Mit einem gefälschten Visum gelangte der junge Mann an die nordfranzösische Küste. Dort verbrachte er neun Monate in verschiedenen Internierungslagern. Dann wieder ein Glücksfall: Obwohl Troller eine aussichtslose Wartenummer hatte, gab ihm der amerikanische Vizekonsul in Marseille ein Visum. "Er sagte, Amerika braucht Soldaten! Ich war 18 Jahre, genau richtig. Da greift er in einen Stapel mit Visa und zieht ein Blatt hervor, auf dem das Bild eines alten Juden mit Vollbart klebt. Er macht das Bild ab und klebt meines darauf - so bekam ich ein Visum. Was aus dem alten Juden geworden ist, weiß Gott allein." Und wieder schweigt Georg Stefan Troller, der Überlebende.

Troller erlebte die Gräuel im KZ Dachau nach der Befreiung Münchens

In Amerika wurde der Geflüchtete 1943 zum Kriegsdienst eingezogen, erlebte 1945 die Befreiung Münchens und dokumentierte die Gräuel im KZ Dachau. Wenige Tage nach der Befreiung fuhr er als Teil des US-Vernehmungsteams in das Lager. "Die Lebenden waren alle schon weg, nur die Toten lagen zu Hunderten auf dem Appellplatz", erinnert sich Troller.

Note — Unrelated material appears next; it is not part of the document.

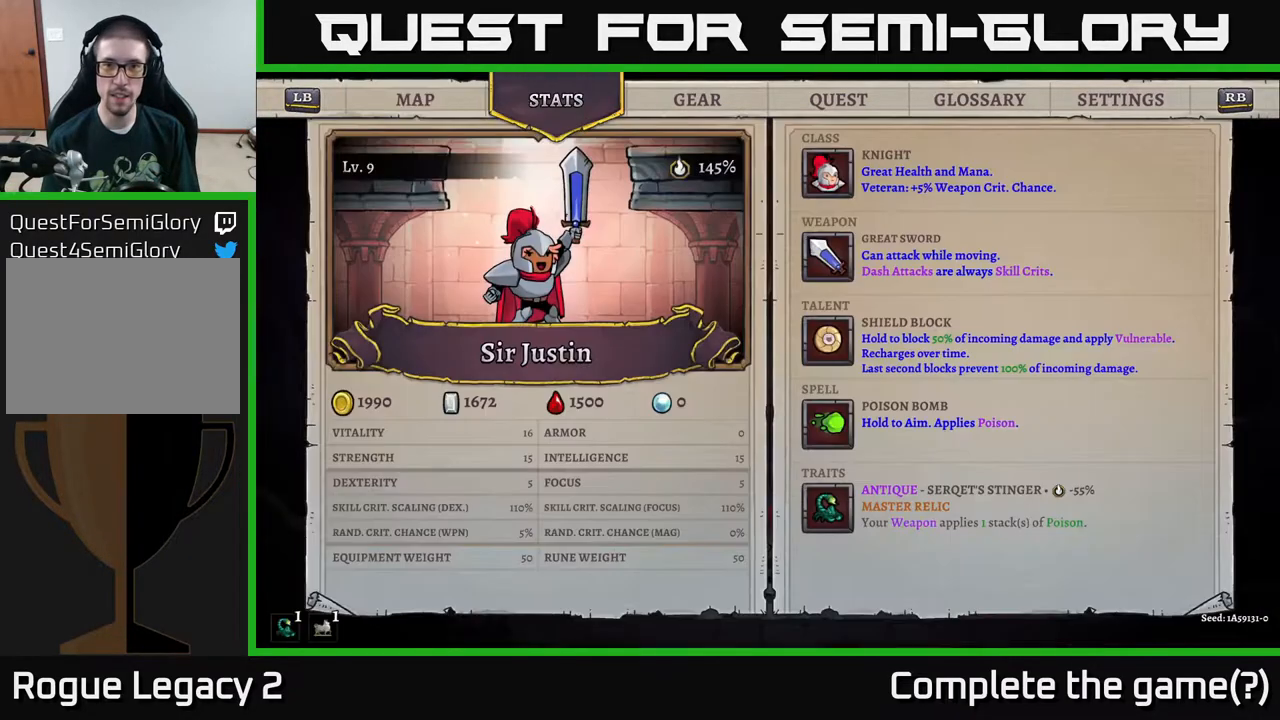
{"buttons": [], "left_stick": "center", "right_stick": "center", "events": [[300, "R1", "down"], [367, "R1", "up"]]}
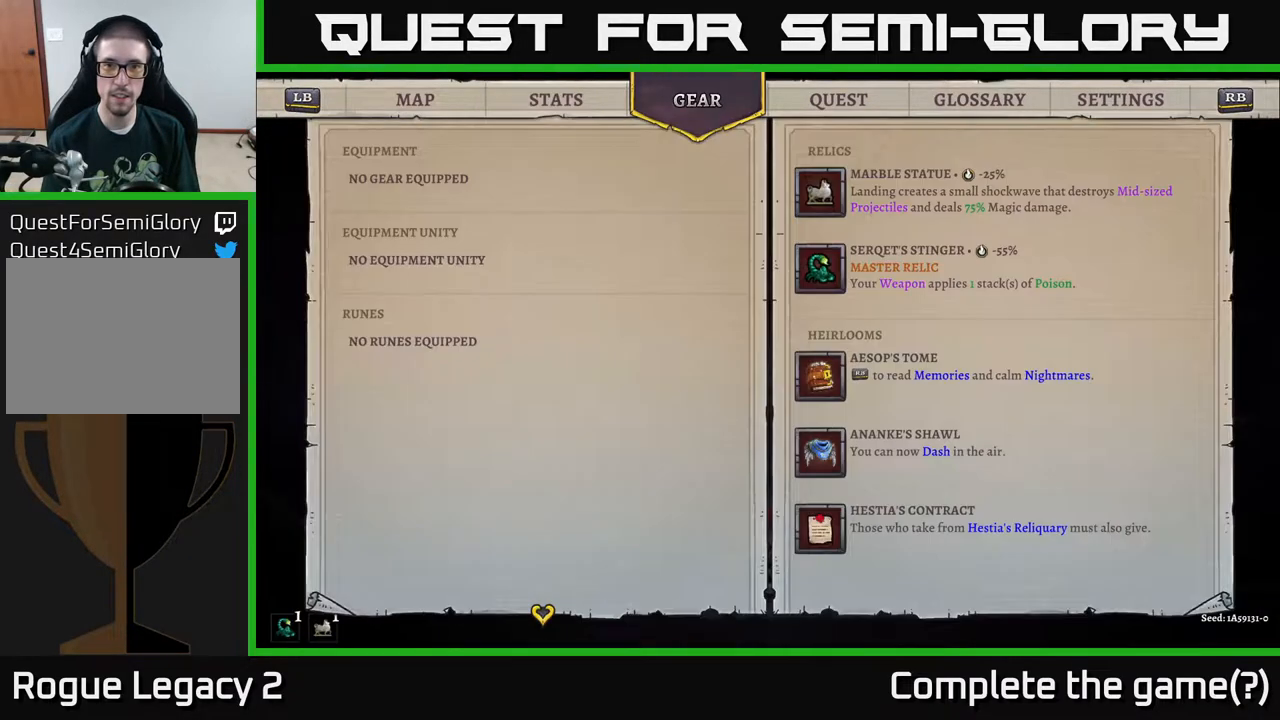
{"buttons": [], "left_stick": "center", "right_stick": "center", "events": [[100, "R1", "down"], [183, "R1", "up"]]}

Der Soldat entdeckte die Zugwaggons mit den Leichen der KZ-Häftlinge, die aus Buchenwald nach Dachau geschickt worden waren. "Ich dachte erst: Das sind Wachspuppen, die ein wahnsinniger Anatom ausgestellt hat, damit die amerikanische Wochenschau etwas zu filmen hat", sagt er. "Dann begriff ich: Das waren alles meine Leute. Da hätte auch ich liegen können." In einem Versuch, mit der unerträglichen Situation fertig zu werden, habe er alles fotografiert. Die Bilder schickte er viele Jahre später an die KZ-Gedenkstätte Dachau.

Wenn Georg Stefan Troller an sein Nachkriegsjahr als US-Soldat in München denkt, wird er sehr nachdenklich. "Das Leitwort der Münchner war damals: Wir haben ja schon alles abgebüßt in den Bombennächten", kritisiert er. Alle hätten plötzlich jüdische Großmütter gehabt oder von nichts gewusst. Er habe erwartet, dass "die Deutschen in Sack und Asche auf den Kirchenstufen beteten". Stattdessen habe jeder nur Rechtfertigung gesucht. "Nie übernahm jemand Verantwortung oder bezeichnete sich auch nur im Geringsten als schuldig", sagt Troller.

Und das ist für die Zuhörer mit Blick auf den wachsenden Rechtsextremismus in Deutschland vielleicht Trollers wichtigste Botschaft dieses Abends: Jeder hätte es wissen können. Jeder trägt Verantwortung.